Differences between humans such as SNPs and microsatellites can still be shown in the track-based browsers.

Things get more difficult when you're looking at structural variation. Structural variation messes up the backbone of the linear genome browser: you can't show differences between individuals in one straight line. Suppose you want to investigate a copy-number variation (CNV) and consult UCSC. You'd find tracks such as this:



Although this does give you quite some information on the CNV in question, it's not an adequate representation of what the different alleles actually look like. It also highlights another issue: the concept of "the reference genome". As more and more genomes are getting sequenced, is the one that was picked first the best for visualization and indeed, the reference? To be able to handle the different MHC haplotypes in Ensembl, for example, the database contains a table called "assembly_exceptions" that contains the alternative assemblies for each haplotype.

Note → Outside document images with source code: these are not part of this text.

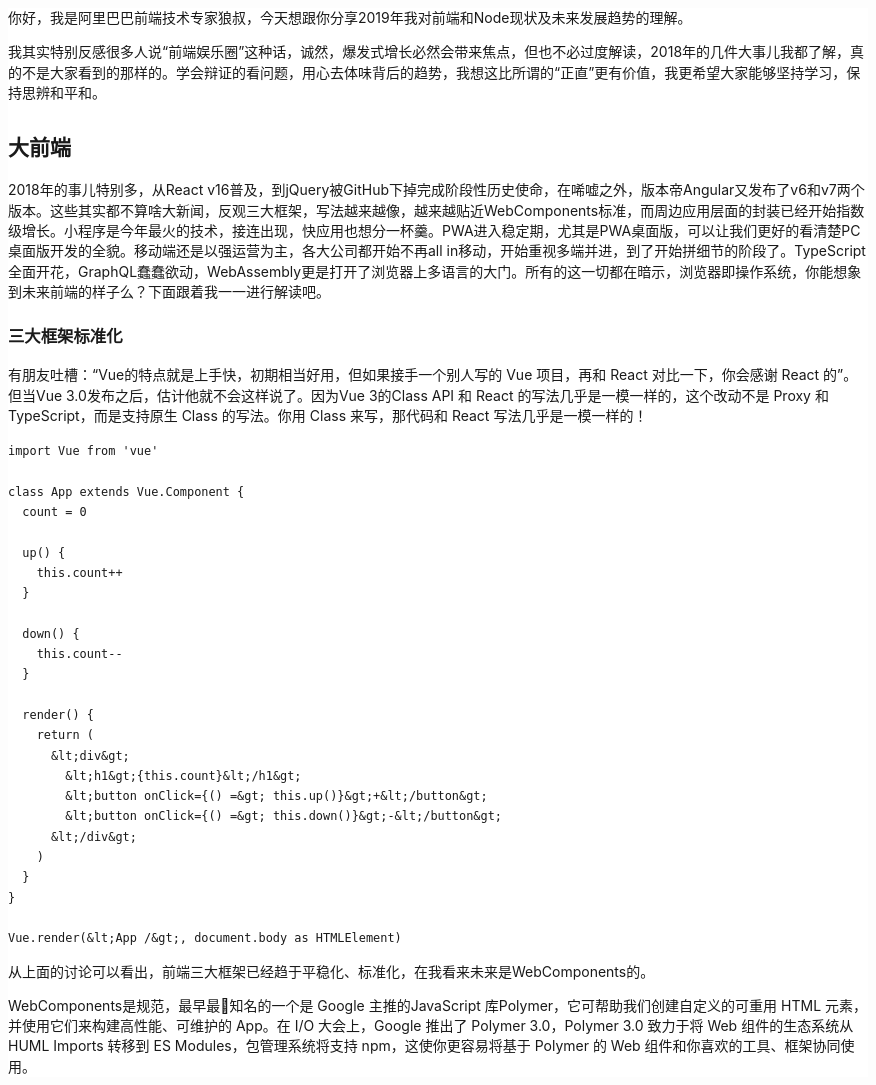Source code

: <audio id="audio" title="第184讲 | 狼叔：2019年前端和Node的未来—大前端篇（上）" controls="" preload="none"><source id="mp3" src="https://static001.geekbang.org/resource/audio/c0/f0/c03556c1ce930dafba4a37f28930c7f0.mp3"></audio>

你好，我是阿里巴巴前端技术专家狼叔，今天想跟你分享2019年我对前端和Node现状及未来发展趋势的理解。

我其实特别反感很多人说“前端娱乐圈”这种话，诚然，爆发式增长必然会带来焦点，但也不必过度解读，2018年的几件大事儿我都了解，真的不是大家看到的那样的。学会辩证的看问题，用心去体味背后的趋势，我想这比所谓的“正直”更有价值，我更希望大家能够坚持学习，保持思辨和平和。

## 大前端

2018年的事儿特别多，从React v16普及，到jQuery被GitHub下掉完成阶段性历史使命，在唏嘘之外，版本帝Angular又发布了v6和v7两个版本。这些其实都不算啥大新闻，反观三大框架，写法越来越像，越来越贴近WebComponents标准，而周边应用层面的封装已经开始指数级增长。小程序是今年最火的技术，接连出现，快应用也想分一杯羹。PWA进入稳定期，尤其是PWA桌面版，可以让我们更好的看清楚PC桌面版开发的全貌。移动端还是以强运营为主，各大公司都开始不再all in移动，开始重视多端并进，到了开始拼细节的阶段了。TypeScript全面开花，GraphQL蠢蠢欲动，WebAssembly更是打开了浏览器上多语言的大门。所有的这一切都在暗示，浏览器即操作系统，你能想象到未来前端的样子么？下面跟着我一一进行解读吧。

### 三大框架标准化

有朋友吐槽：“Vue的特点就是上手快，初期相当好用，但如果接手一个别人写的 Vue 项目，再和 React 对比一下，你会感谢 React 的”。但当Vue 3.0发布之后，估计他就不会这样说了。因为Vue 3的Class API 和 React 的写法几乎是一模一样的，这个改动不是 Proxy 和 TypeScript，而是支持原生 Class 的写法。你用 Class 来写，那代码和 React 写法几乎是一模一样的！

```
import Vue from 'vue'

class App extends Vue.Component {
  count = 0

  up() {
    this.count++
  }

  down() {
    this.count--
  }

  render() {
    return (
      &lt;div&gt;
        &lt;h1&gt;{this.count}&lt;/h1&gt;
        &lt;button onClick={() =&gt; this.up()}&gt;+&lt;/button&gt;
        &lt;button onClick={() =&gt; this.down()}&gt;-&lt;/button&gt;
      &lt;/div&gt;
    )
  }
}

Vue.render(&lt;App /&gt;, document.body as HTMLElement)

```

从上面的讨论可以看出，前端三大框架已经趋于平稳化、标准化，在我看来未来是WebComponents的。

WebComponents是规范，最早最知名的一个是 Google 主推的JavaScript 库Polymer，它可帮助我们创建自定义的可重用 HTML 元素，并使用它们来构建高性能、可维护的 App。在 I/O 大会上，Google 推出了 Polymer 3.0，Polymer 3.0 致力于将 Web 组件的生态系统从 HUML Imports 转移到 ES Modules，包管理系统将支持 npm，这使你更容易将基于 Polymer 的 Web 组件和你喜欢的工具、框架协同使用。
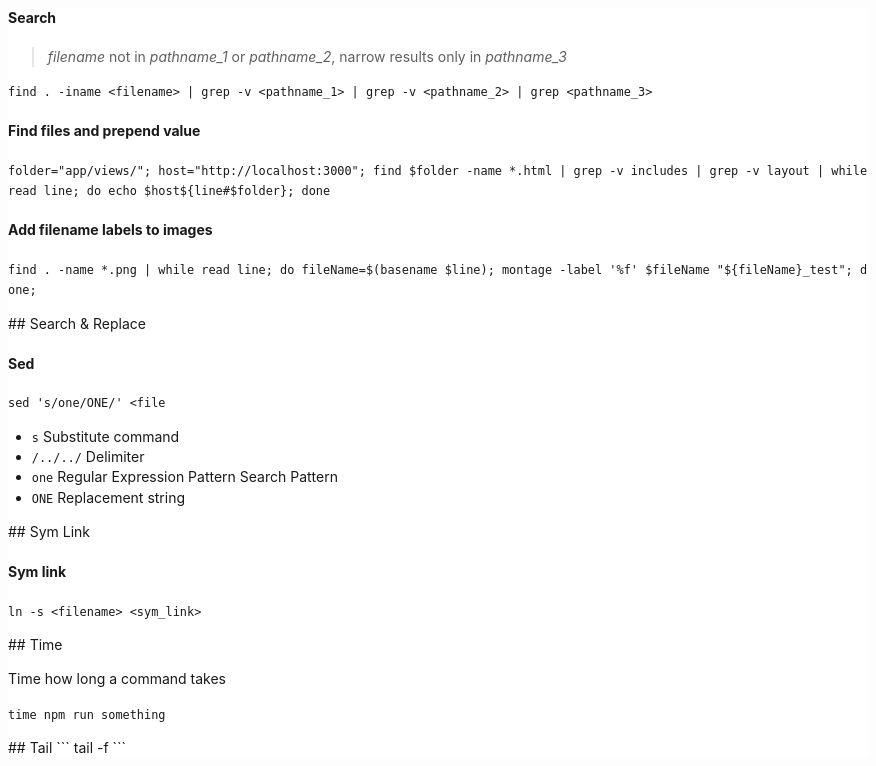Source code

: #### Search 
> *filename* not in *pathname_1* or *pathname_2*, narrow results only in *pathname_3*

```
find . -iname <filename> | grep -v <pathname_1> | grep -v <pathname_2> | grep <pathname_3> 
```

#### Find files and prepend value
```
folder="app/views/"; host="http://localhost:3000"; find $folder -name *.html | grep -v includes | grep -v layout | while read line; do echo $host${line#$folder}; done
```

#### Add filename labels to images 
```
find . -name *.png | while read line; do fileName=$(basename $line); montage -label '%f' $fileName "${fileName}_test"; done;
```

<a name="search-replace">
## Search & Replace

#### Sed
```
sed 's/one/ONE/' <file
```

- `s`	  			Substitute command
- `/../../`	  	Delimiter
- `one`	  		Regular Expression Pattern Search Pattern
- `ONE`	  		Replacement string



<a name="sym_link">
## Sym Link

#### Sym link
```
ln -s <filename> <sym_link>
```

<a name="time">
## Time

Time how long a command takes
```
time npm run something
```


<a name="tail">
## Tail
```
tail -f <filename>
```
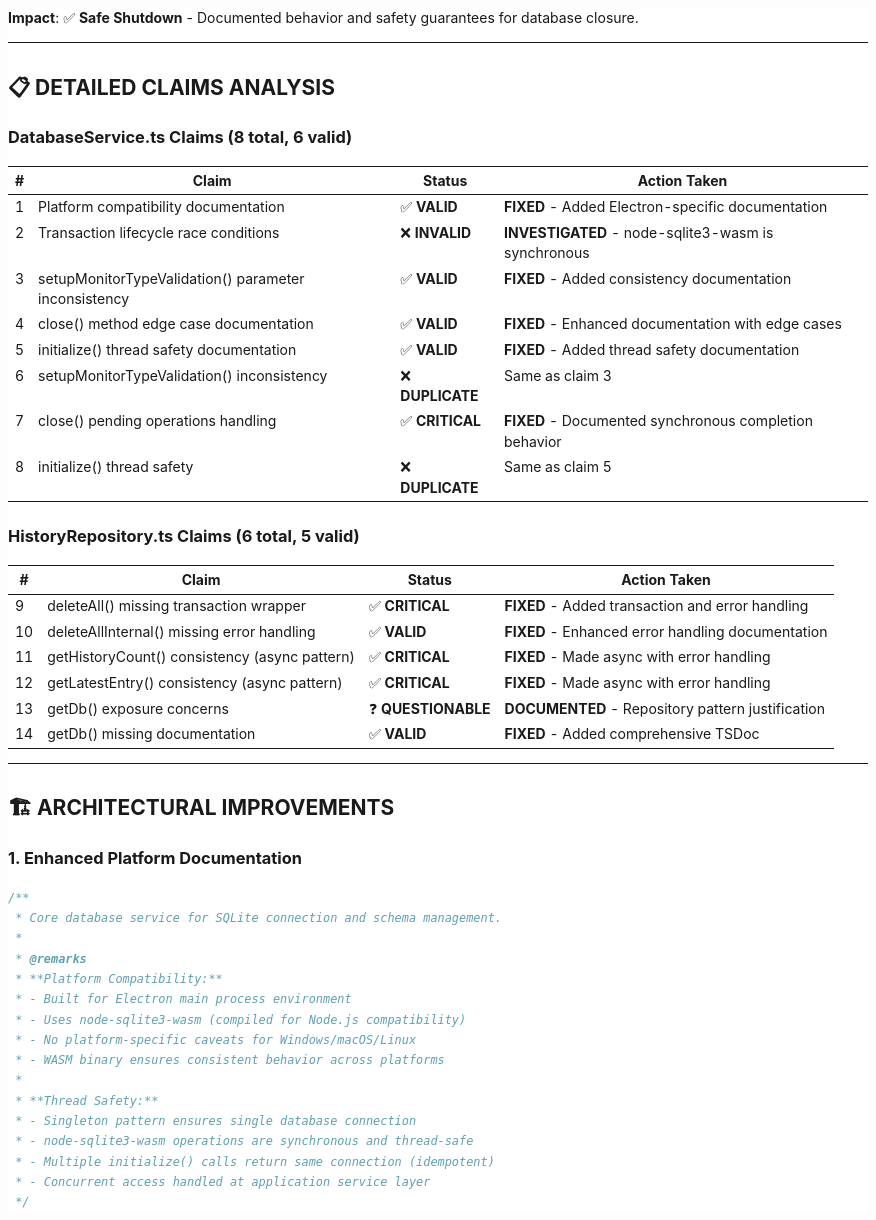 **Impact**: ✅ **Safe Shutdown** - Documented behavior and safety guarantees for database closure.

---

## 📋 **DETAILED CLAIMS ANALYSIS**

### **DatabaseService.ts Claims (8 total, 6 valid)**

| #   | Claim                                                | Status           | Action Taken                                           |
| --- | ---------------------------------------------------- | ---------------- | ------------------------------------------------------ |
| 1   | Platform compatibility documentation                 | ✅ **VALID**     | **FIXED** - Added Electron-specific documentation      |
| 2   | Transaction lifecycle race conditions                | ❌ **INVALID**   | **INVESTIGATED** - node-sqlite3-wasm is synchronous    |
| 3   | setupMonitorTypeValidation() parameter inconsistency | ✅ **VALID**     | **FIXED** - Added consistency documentation            |
| 4   | close() method edge case documentation               | ✅ **VALID**     | **FIXED** - Enhanced documentation with edge cases     |
| 5   | initialize() thread safety documentation             | ✅ **VALID**     | **FIXED** - Added thread safety documentation          |
| 6   | setupMonitorTypeValidation() inconsistency           | ❌ **DUPLICATE** | Same as claim 3                                        |
| 7   | close() pending operations handling                  | ✅ **CRITICAL**  | **FIXED** - Documented synchronous completion behavior |
| 8   | initialize() thread safety                           | ❌ **DUPLICATE** | Same as claim 5                                        |

### **HistoryRepository.ts Claims (6 total, 5 valid)**

| #   | Claim                                         | Status              | Action Taken                                      |
| --- | --------------------------------------------- | ------------------- | ------------------------------------------------- |
| 9   | deleteAll() missing transaction wrapper       | ✅ **CRITICAL**     | **FIXED** - Added transaction and error handling  |
| 10  | deleteAllInternal() missing error handling    | ✅ **VALID**        | **FIXED** - Enhanced error handling documentation |
| 11  | getHistoryCount() consistency (async pattern) | ✅ **CRITICAL**     | **FIXED** - Made async with error handling        |
| 12  | getLatestEntry() consistency (async pattern)  | ✅ **CRITICAL**     | **FIXED** - Made async with error handling        |
| 13  | getDb() exposure concerns                     | ❓ **QUESTIONABLE** | **DOCUMENTED** - Repository pattern justification |
| 14  | getDb() missing documentation                 | ✅ **VALID**        | **FIXED** - Added comprehensive TSDoc             |

---

## 🏗️ **ARCHITECTURAL IMPROVEMENTS**

### **1. Enhanced Platform Documentation**

```typescript
/**
 * Core database service for SQLite connection and schema management.
 *
 * @remarks
 * **Platform Compatibility:**
 * - Built for Electron main process environment
 * - Uses node-sqlite3-wasm (compiled for Node.js compatibility)
 * - No platform-specific caveats for Windows/macOS/Linux
 * - WASM binary ensures consistent behavior across platforms
 *
 * **Thread Safety:**
 * - Singleton pattern ensures single database connection
 * - node-sqlite3-wasm operations are synchronous and thread-safe
 * - Multiple initialize() calls return same connection (idempotent)
 * - Concurrent access handled at application service layer
 */
```
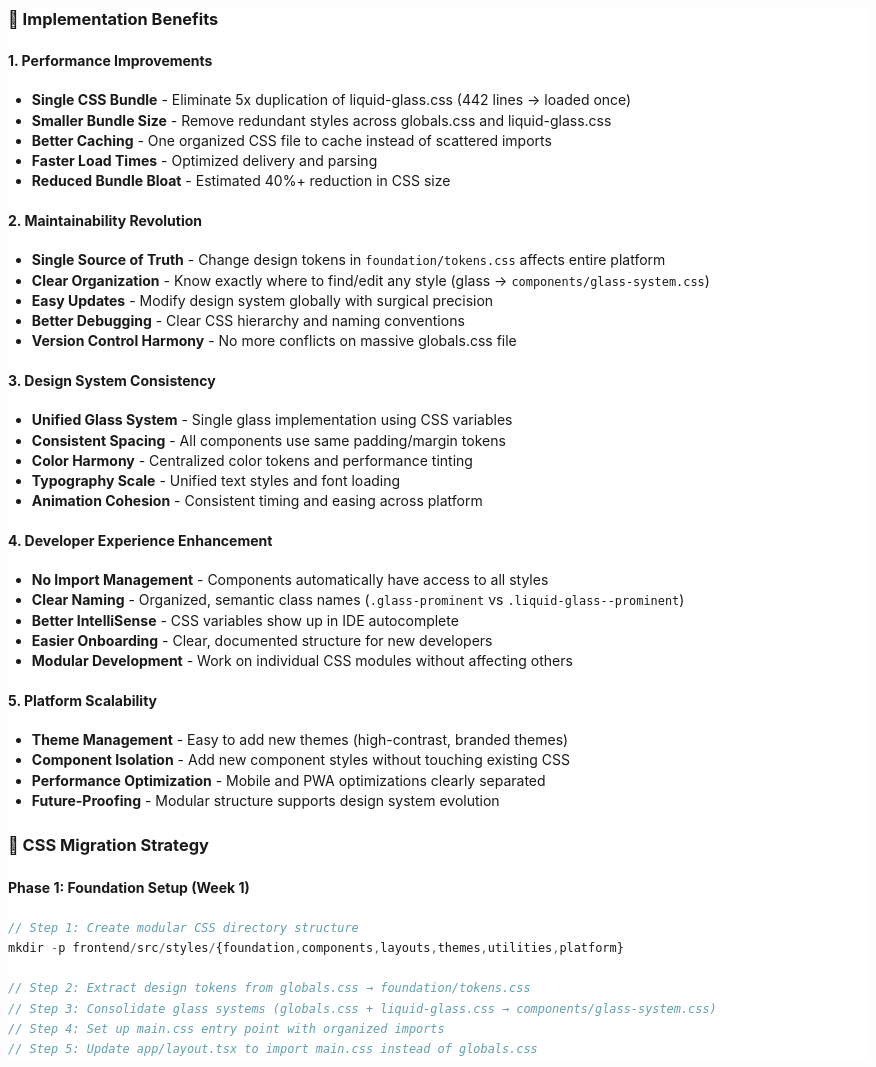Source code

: ### **🎯 Implementation Benefits**

#### **1. Performance Improvements**

- **Single CSS Bundle** - Eliminate 5x duplication of liquid-glass.css (442 lines → loaded once)
- **Smaller Bundle Size** - Remove redundant styles across globals.css and liquid-glass.css
- **Better Caching** - One organized CSS file to cache instead of scattered imports
- **Faster Load Times** - Optimized delivery and parsing
- **Reduced Bundle Bloat** - Estimated 40%+ reduction in CSS size

#### **2. Maintainability Revolution**

- **Single Source of Truth** - Change design tokens in `foundation/tokens.css` affects entire platform
- **Clear Organization** - Know exactly where to find/edit any style (glass → `components/glass-system.css`)
- **Easy Updates** - Modify design system globally with surgical precision
- **Better Debugging** - Clear CSS hierarchy and naming conventions
- **Version Control Harmony** - No more conflicts on massive globals.css file

#### **3. Design System Consistency**

- **Unified Glass System** - Single glass implementation using CSS variables
- **Consistent Spacing** - All components use same padding/margin tokens
- **Color Harmony** - Centralized color tokens and performance tinting
- **Typography Scale** - Unified text styles and font loading
- **Animation Cohesion** - Consistent timing and easing across platform

#### **4. Developer Experience Enhancement**

- **No Import Management** - Components automatically have access to all styles
- **Clear Naming** - Organized, semantic class names (`.glass-prominent` vs `.liquid-glass--prominent`)
- **Better IntelliSense** - CSS variables show up in IDE autocomplete
- **Easier Onboarding** - Clear, documented structure for new developers
- **Modular Development** - Work on individual CSS modules without affecting others

#### **5. Platform Scalability**

- **Theme Management** - Easy to add new themes (high-contrast, branded themes)
- **Component Isolation** - Add new component styles without touching existing CSS
- **Performance Optimization** - Mobile and PWA optimizations clearly separated
- **Future-Proofing** - Modular structure supports design system evolution

### **🚀 CSS Migration Strategy**

#### **Phase 1: Foundation Setup (Week 1)**

```typescript
// Step 1: Create modular CSS directory structure
mkdir -p frontend/src/styles/{foundation,components,layouts,themes,utilities,platform}

// Step 2: Extract design tokens from globals.css → foundation/tokens.css
// Step 3: Consolidate glass systems (globals.css + liquid-glass.css → components/glass-system.css)
// Step 4: Set up main.css entry point with organized imports
// Step 5: Update app/layout.tsx to import main.css instead of globals.css
```
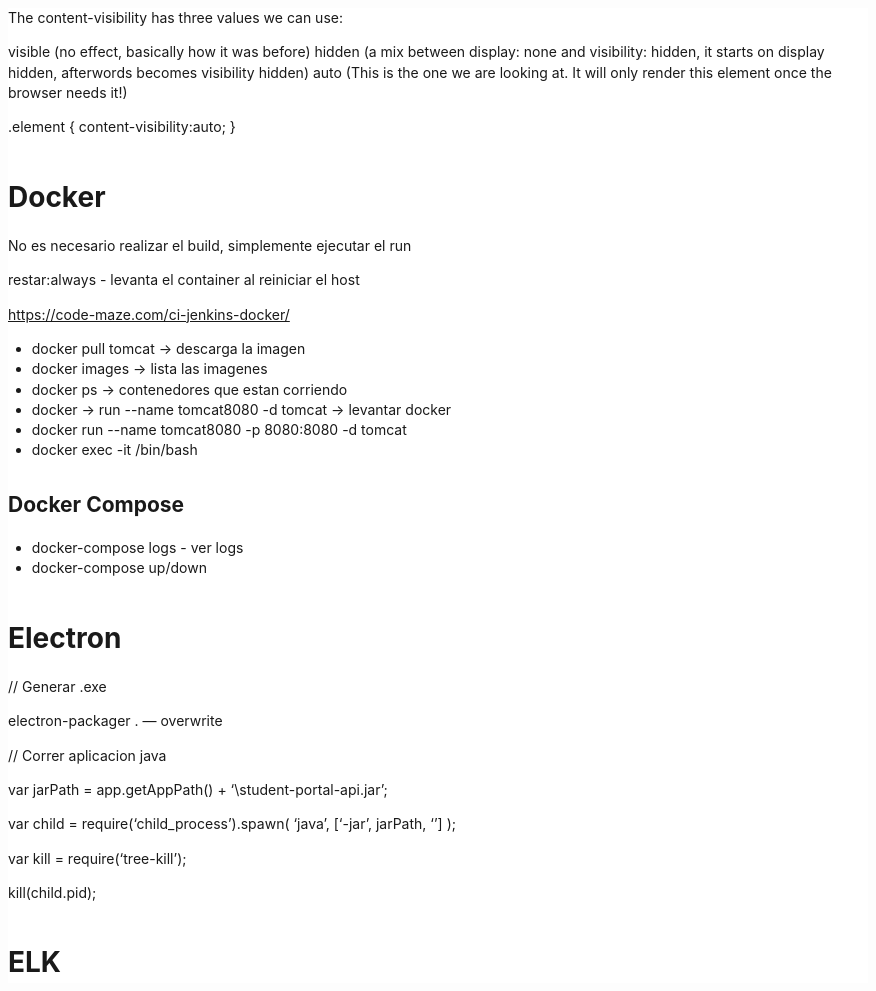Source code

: The content-visibility has three values we can use:

visible (no effect, basically how it was before)
hidden (a mix between display: none and visibility: hidden, it starts on display hidden, afterwords becomes visibility hidden)
auto (This is the one we are looking at. It will only render this element once the browser needs it!)

.element {
    content-visibility:auto;
}

# Docker

No es necesario realizar el build, simplemente ejecutar el run

restar:always - levanta el container al reiniciar el host

https://code-maze.com/ci-jenkins-docker/



*   docker pull tomcat -> descarga la imagen
*   docker images -> lista las imagenes
*   docker ps -> contenedores que estan corriendo
*   docker -> run --name tomcat8080 -d tomcat -> levantar docker
*   docker run --name tomcat8080 -p 8080:8080 -d tomcat
*   docker exec -it <container name> /bin/bash


## Docker Compose



*   docker-compose logs - ver logs
*   docker-compose up/down


# Electron

// Generar .exe

electron-packager . — overwrite

// Correr aplicacion java

var jarPath = app.getAppPath() + ‘\\student-portal-api.jar’;

var child = require(‘child_process’).spawn( ‘java’, [‘-jar’, jarPath, ‘’] );

var kill = require(‘tree-kill’);

kill(child.pid);


# ELK
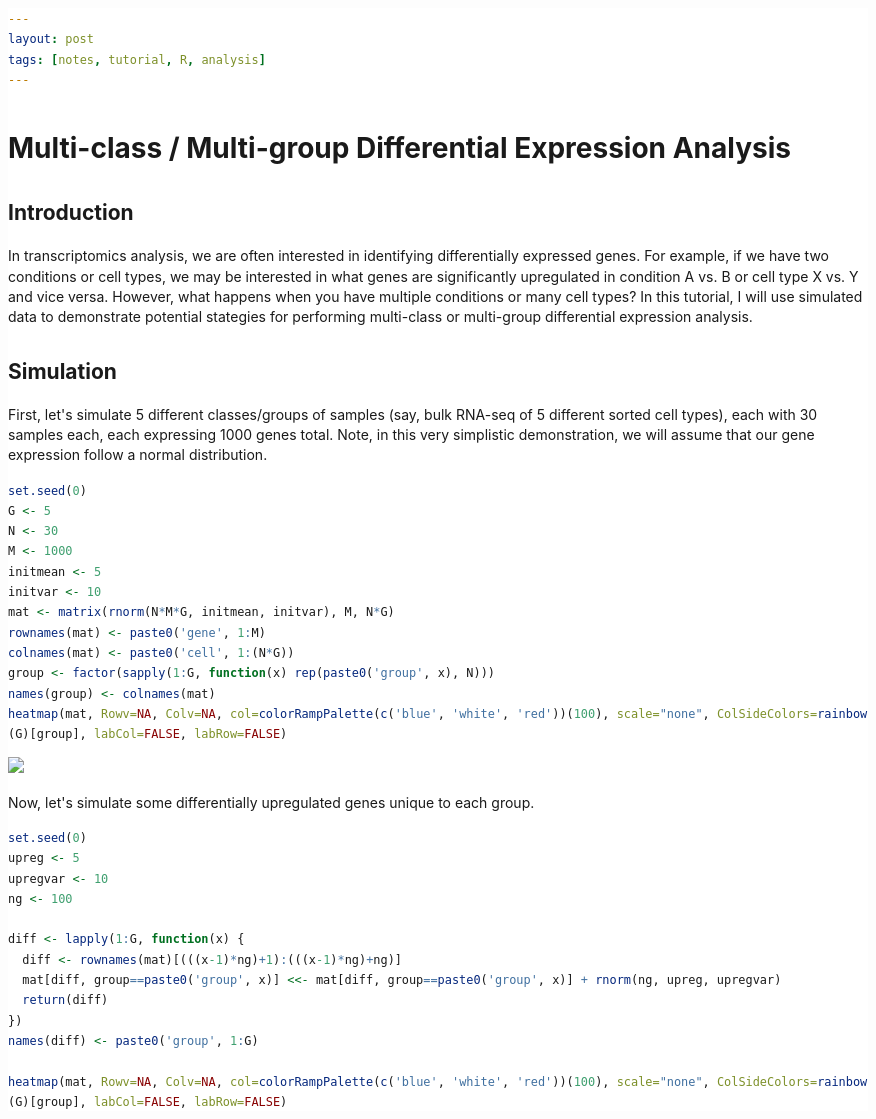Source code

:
 ```yaml
---
layout: post
tags: [notes, tutorial, R, analysis]
---
```


# Multi-class / Multi-group Differential Expression Analysis

## Introduction

In transcriptomics analysis, we are often interested in identifying differentially expressed genes. For example, if we have two conditions or cell types, we may be interested in what genes are significantly upregulated in condition A vs. B or cell type X vs. Y and vice versa. However, what happens when you have multiple conditions or many cell types? In this tutorial, I will use simulated data to demonstrate potential stategies for performing multi-class or multi-group differential expression analysis.

## Simulation

First, let's simulate 5 different classes/groups of samples (say, bulk RNA-seq of 5 different sorted cell types), each with 30 samples each, each expressing 1000 genes total. Note, in this very simplistic demonstration, we will assume that our gene expression follow a normal distribution. 


```r
set.seed(0)
G <- 5
N <- 30
M <- 1000
initmean <- 5
initvar <- 10
mat <- matrix(rnorm(N*M*G, initmean, initvar), M, N*G)
rownames(mat) <- paste0('gene', 1:M)
colnames(mat) <- paste0('cell', 1:(N*G))
group <- factor(sapply(1:G, function(x) rep(paste0('group', x), N)))
names(group) <- colnames(mat)
heatmap(mat, Rowv=NA, Colv=NA, col=colorRampPalette(c('blue', 'white', 'red'))(100), scale="none", ColSideColors=rainbow(G)[group], labCol=FALSE, labRow=FALSE)
```

<img src="{{ site.url }}/assets/blog/sim1-1.png" class="img-responsive">

Now, let's simulate some differentially upregulated genes unique to each group. 


```r
set.seed(0)
upreg <- 5
upregvar <- 10
ng <- 100

diff <- lapply(1:G, function(x) {
  diff <- rownames(mat)[(((x-1)*ng)+1):(((x-1)*ng)+ng)]
  mat[diff, group==paste0('group', x)] <<- mat[diff, group==paste0('group', x)] + rnorm(ng, upreg, upregvar)
  return(diff)
})
names(diff) <- paste0('group', 1:G)

heatmap(mat, Rowv=NA, Colv=NA, col=colorRampPalette(c('blue', 'white', 'red'))(100), scale="none", ColSideColors=rainbow(G)[group], labCol=FALSE, labRow=FALSE)
```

I believe that further down the line (although it might be quite a while) we might need to forget the whole notion of a reference genome. Two options come to mind. First of all, we could create an artificial reference that contains all sequence and let each real sequence we want to look at well, reference, that artificial assembly. That would mean that the different MHC haplotypes for example would all be in the same sequence. Similarly, copy-number variants containing let's say 3 to 8 copies would include all 8 in the mock-assembly. Unfortunately this still cannot cover structural variation like inter-chromosomal translocations. We can't build a single artificial assembly that would incorporate those. So here's the alternative: deBruijn graphs. Instead of creating a single linear representation of a reference, just let's not. We could use building blocks to build up each individual. Take a look at this picture:



Suppose that each block is a part of a chromosome and the red and blue lines represent the path to follow to build up the chromosome for a particular individual. In this picture the red individual misses a part of that chromosome that is present in the blue individual, and another part is inverted. Notice that we don't make any (arbitrary) decision on what is the reference sequence. By dragging the blocks we can either place all red connections on one line or all blue ones, making them look like a reference.

If we'd then add annotations to this picture like genes, we'd be able to display fusion genes. Suppose that the densely-striped block is on chromosome 7 in the red individual but on chromosome 12 in the blue one. If there's a gene on the right breakpoints we end up with a fusion gene.


Time permitting I'm going to investigate how useful this will be in projects like CNVs in the 1000genomes project.